- What to produce: Write out all the entries word for word and omit any pictures.

─── Material supplied

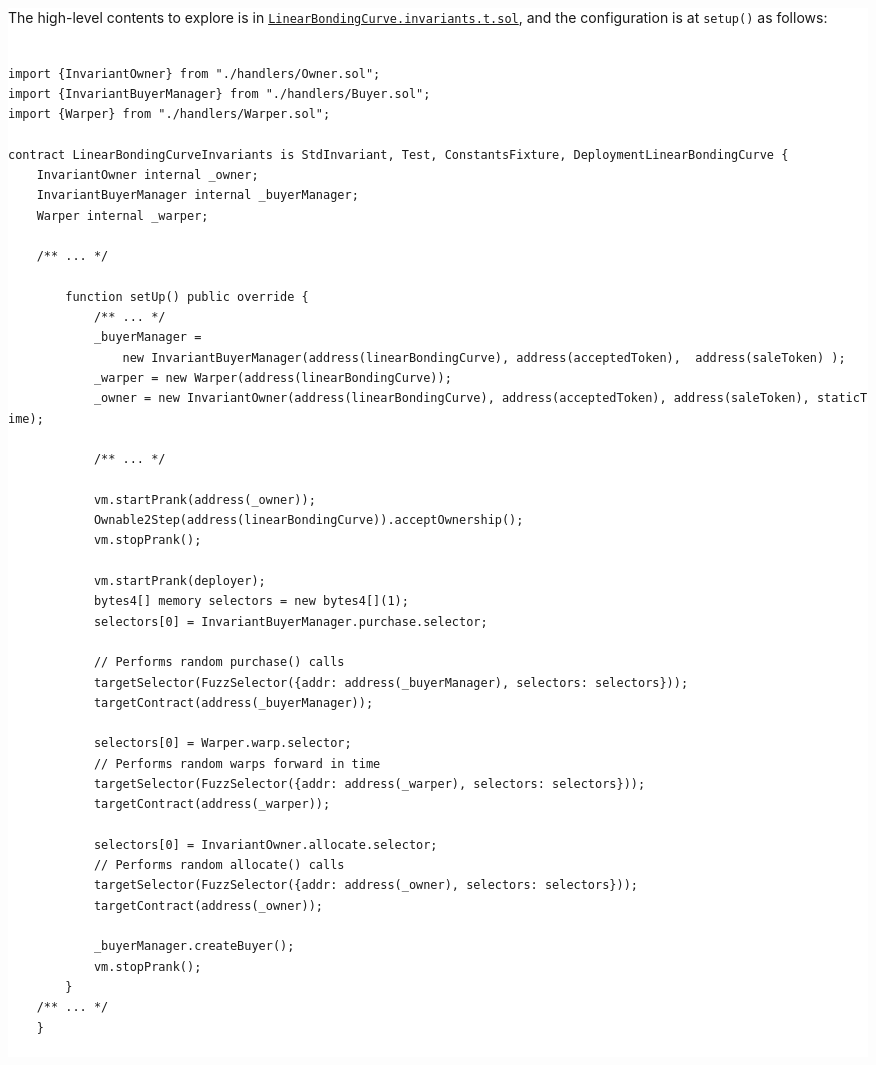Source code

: The high-level contents to explore is in [`LinearBondingCurve.invariants.t.sol`](https://github.com/Ratimon/bonding-curves/blob/master/test/invariant/LinearBondingCurve.invariants.t.sol), and the configuration is at `setup()` as follows:


```solidity

import {InvariantOwner} from "./handlers/Owner.sol";
import {InvariantBuyerManager} from "./handlers/Buyer.sol";
import {Warper} from "./handlers/Warper.sol";

contract LinearBondingCurveInvariants is StdInvariant, Test, ConstantsFixture, DeploymentLinearBondingCurve {
    InvariantOwner internal _owner;
    InvariantBuyerManager internal _buyerManager;
    Warper internal _warper;

    /** ... */

        function setUp() public override {
            /** ... */
            _buyerManager =
                new InvariantBuyerManager(address(linearBondingCurve), address(acceptedToken),  address(saleToken) );
            _warper = new Warper(address(linearBondingCurve));
            _owner = new InvariantOwner(address(linearBondingCurve), address(acceptedToken), address(saleToken), staticTime);

            /** ... */

            vm.startPrank(address(_owner));
            Ownable2Step(address(linearBondingCurve)).acceptOwnership();
            vm.stopPrank();

            vm.startPrank(deployer);
            bytes4[] memory selectors = new bytes4[](1);
            selectors[0] = InvariantBuyerManager.purchase.selector;

            // Performs random purchase() calls
            targetSelector(FuzzSelector({addr: address(_buyerManager), selectors: selectors}));
            targetContract(address(_buyerManager));

            selectors[0] = Warper.warp.selector;
            // Performs random warps forward in time
            targetSelector(FuzzSelector({addr: address(_warper), selectors: selectors}));
            targetContract(address(_warper));

            selectors[0] = InvariantOwner.allocate.selector;
            // Performs random allocate() calls
            targetSelector(FuzzSelector({addr: address(_owner), selectors: selectors}));
            targetContract(address(_owner));

            _buyerManager.createBuyer();
            vm.stopPrank();
        }
    /** ... */
    }
    
```
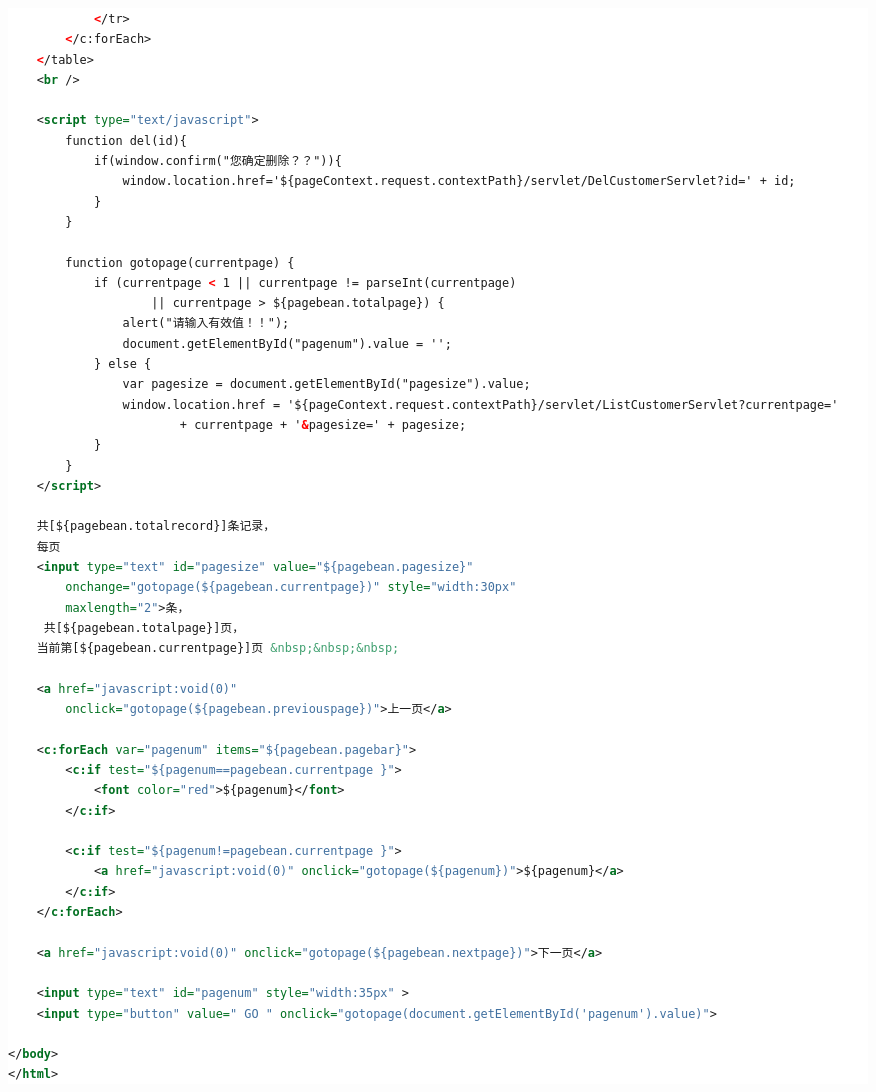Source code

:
 ```xml
			</tr>
		</c:forEach>
	</table>
	<br />

	<script type="text/javascript">
		function del(id){
			if(window.confirm("您确定删除？？")){
				window.location.href='${pageContext.request.contextPath}/servlet/DelCustomerServlet?id=' + id;
			}
		}

		function gotopage(currentpage) {
			if (currentpage < 1 || currentpage != parseInt(currentpage)
					|| currentpage > ${pagebean.totalpage}) {
				alert("请输入有效值！！");
				document.getElementById("pagenum").value = '';
			} else {
				var pagesize = document.getElementById("pagesize").value;
				window.location.href = '${pageContext.request.contextPath}/servlet/ListCustomerServlet?currentpage='
						+ currentpage + '&pagesize=' + pagesize;
			}
		}
	</script>

	共[${pagebean.totalrecord}]条记录，
	每页
	<input type="text" id="pagesize" value="${pagebean.pagesize}"
		onchange="gotopage(${pagebean.currentpage})" style="width:30px"
		maxlength="2">条，
	 共[${pagebean.totalpage}]页，
	当前第[${pagebean.currentpage}]页 &nbsp;&nbsp;&nbsp;

	<a href="javascript:void(0)"
		onclick="gotopage(${pagebean.previouspage})">上一页</a>

	<c:forEach var="pagenum" items="${pagebean.pagebar}">
		<c:if test="${pagenum==pagebean.currentpage }">
			<font color="red">${pagenum}</font>
		</c:if>

		<c:if test="${pagenum!=pagebean.currentpage }">
			<a href="javascript:void(0)" onclick="gotopage(${pagenum})">${pagenum}</a>
		</c:if>
	</c:forEach>

	<a href="javascript:void(0)" onclick="gotopage(${pagebean.nextpage})">下一页</a>

	<input type="text" id="pagenum" style="width:35px" >
	<input type="button" value=" GO " onclick="gotopage(document.getElementById('pagenum').value)">

</body>
</html>
```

──────

- Finished exercise:
Source code

: The high-level contents to explore is in [`LinearBondingCurve.invariants.t.sol`](https://github.com/Ratimon/bonding-curves/blob/master/test/invariant/LinearBondingCurve.invariants.t.sol), and the configuration is at `setup()` as follows:


```solidity

import {InvariantOwner} from "./handlers/Owner.sol";
import {InvariantBuyerManager} from "./handlers/Buyer.sol";
import {Warper} from "./handlers/Warper.sol";

contract LinearBondingCurveInvariants is StdInvariant, Test, ConstantsFixture, DeploymentLinearBondingCurve {
    InvariantOwner internal _owner;
    InvariantBuyerManager internal _buyerManager;
    Warper internal _warper;

    /** ... */

        function setUp() public override {
            /** ... */
            _buyerManager =
                new InvariantBuyerManager(address(linearBondingCurve), address(acceptedToken),  address(saleToken) );
            _warper = new Warper(address(linearBondingCurve));
            _owner = new InvariantOwner(address(linearBondingCurve), address(acceptedToken), address(saleToken), staticTime);

            /** ... */

            vm.startPrank(address(_owner));
            Ownable2Step(address(linearBondingCurve)).acceptOwnership();
            vm.stopPrank();

            vm.startPrank(deployer);
            bytes4[] memory selectors = new bytes4[](1);
            selectors[0] = InvariantBuyerManager.purchase.selector;

            // Performs random purchase() calls
            targetSelector(FuzzSelector({addr: address(_buyerManager), selectors: selectors}));
            targetContract(address(_buyerManager));

            selectors[0] = Warper.warp.selector;
            // Performs random warps forward in time
            targetSelector(FuzzSelector({addr: address(_warper), selectors: selectors}));
            targetContract(address(_warper));

            selectors[0] = InvariantOwner.allocate.selector;
            // Performs random allocate() calls
            targetSelector(FuzzSelector({addr: address(_owner), selectors: selectors}));
            targetContract(address(_owner));

            _buyerManager.createBuyer();
            vm.stopPrank();
        }
    /** ... */
    }
    
```
Source code

:
 ```xml
			</tr>
		</c:forEach>
	</table>
	<br />

	<script type="text/javascript">
		function del(id){
			if(window.confirm("您确定删除？？")){
				window.location.href='${pageContext.request.contextPath}/servlet/DelCustomerServlet?id=' + id;
			}
		}

		function gotopage(currentpage) {
			if (currentpage < 1 || currentpage != parseInt(currentpage)
					|| currentpage > ${pagebean.totalpage}) {
				alert("请输入有效值！！");
				document.getElementById("pagenum").value = '';
			} else {
				var pagesize = document.getElementById("pagesize").value;
				window.location.href = '${pageContext.request.contextPath}/servlet/ListCustomerServlet?currentpage='
						+ currentpage + '&pagesize=' + pagesize;
			}
		}
	</script>

	共[${pagebean.totalrecord}]条记录，
	每页
	<input type="text" id="pagesize" value="${pagebean.pagesize}"
		onchange="gotopage(${pagebean.currentpage})" style="width:30px"
		maxlength="2">条，
	 共[${pagebean.totalpage}]页，
	当前第[${pagebean.currentpage}]页 &nbsp;&nbsp;&nbsp;

	<a href="javascript:void(0)"
		onclick="gotopage(${pagebean.previouspage})">上一页</a>

	<c:forEach var="pagenum" items="${pagebean.pagebar}">
		<c:if test="${pagenum==pagebean.currentpage }">
			<font color="red">${pagenum}</font>
		</c:if>

		<c:if test="${pagenum!=pagebean.currentpage }">
			<a href="javascript:void(0)" onclick="gotopage(${pagenum})">${pagenum}</a>
		</c:if>
	</c:forEach>

	<a href="javascript:void(0)" onclick="gotopage(${pagebean.nextpage})">下一页</a>

	<input type="text" id="pagenum" style="width:35px" >
	<input type="button" value=" GO " onclick="gotopage(document.getElementById('pagenum').value)">

</body>
</html>
```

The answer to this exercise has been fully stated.